> TEKS BACAAN
• • •
JAKARTA - Keinginan Kementerian Pertanian (Kementan) melawan arus alih fungsi lahan pertanian mendapat dukungan kalangan akademisi. Kali ini dukungan datang dari Universitas Brawijaya, Malang.
Wakil Dekan I Fakultas Pertanian Universitas Brawijaya Sujarwo, mengungkapkan, maraknya alih fungsi lahan yang dilakukan sejumlah pihak tak bertanggungjawab hanya akan membuat para petani sengsara. Menurutnya, pengalihfungsi harus ditindak secara tegas dan dipenjarakan sesuai aturan yang berlaku.
"Saya yakin kita belum terlambat untuk berbuat apa yang seharusnya kita lakukan. Artinya kita tidak boleh membiarkan celah sedikitpun bagi mereka yang akan mengalihfungsikan lahan pertanian," ujar Sujarwo, Sabtu (14/3/2020).
• • •
> BAHAN YANG DIPERIKSA
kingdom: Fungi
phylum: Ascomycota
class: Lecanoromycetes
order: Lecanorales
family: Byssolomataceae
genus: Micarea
• • •
> TUGAS YANG DIKERJAKAN
1. Sebutkan semua nama lembaga, termasuk unit di dalam lembaga, yang muncul dalam berita tentang alih fungsi lahan pertanian.
2. Jawablah pertanyaan berikut berdasarkan berita tentang alih fungsi lahan pertanian.
(a) Apa jabatan Sujarwo?
(b) Menurut Sujarwo, apa akibat maraknya alih fungsi lahan bagi para petani?
(c) Pada hari dan tanggal berapa Sujarwo menyampaikan pernyataannya?
Bahan tersebut tidak dipakai sama sekali di sini.

> JAWABAN PER TUGAS
1.
Kementerian Pertanian (Kementan)
Universitas Brawijaya
Fakultas Pertanian Universitas Brawijaya

2.
(a) Wakil Dekan I Fakultas Pertanian Universitas Brawijaya.
(b) Para petani hanya akan sengsara.
(c) Sabtu, 14/3/2020.